Demented

So here is the promised update, which, yes, took a long damn time. Why? Because I do have another life, but more importantly, SHE NEVER STOPS TALKING. She never used to be a motor mouth, but in the last maybe year? She just never shuts up. She murmurs, so you have to listen–and you have to listen, bc she gets huffy if you don’t respond.

Worse, almost all of it is made up stuff, total delusions, which are far more real to her than every day life, and which unfortunately tend to skew towards being held captive, the people all around us (there is no one here), who are going to steal her stuff and even her seat on the sofa if she leaves it untended long enough to go pee.

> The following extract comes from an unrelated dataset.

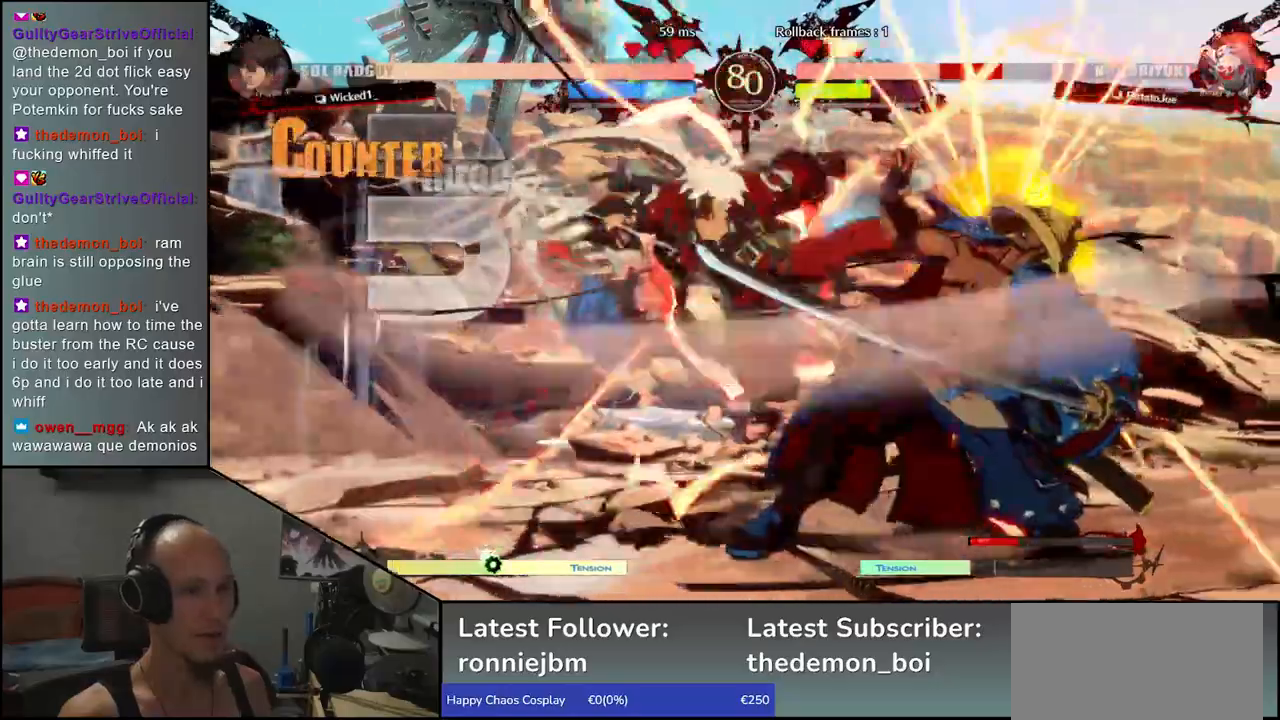
{"buttons": [], "left_stick": "right", "events": []}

I can’t fucking think with constant babbling. She is worse than a television and it is so toxic and dark much of the time it boggles the mind. When we go for a drive, which we try to do every day, she is either explaining to me how every house e pass she used to stay at at or lived at or owned, and she has a house around here someplace that she loaned to a nice family who needed a place to stay and maybe they will give us something to eat if we show up. The rest of the time, any time we pass a wooded hillside (and they are everywhere), she explain how she had to escape off the mountain after she got dumped there and was held prisoner and had to crawl on her elbows to get out of there…

PLEASE. There was no mountain! There was no escape! I am am familiar with her life story. So this is all some kind of traumatic imagery but I am at a freaking loss to deal with it.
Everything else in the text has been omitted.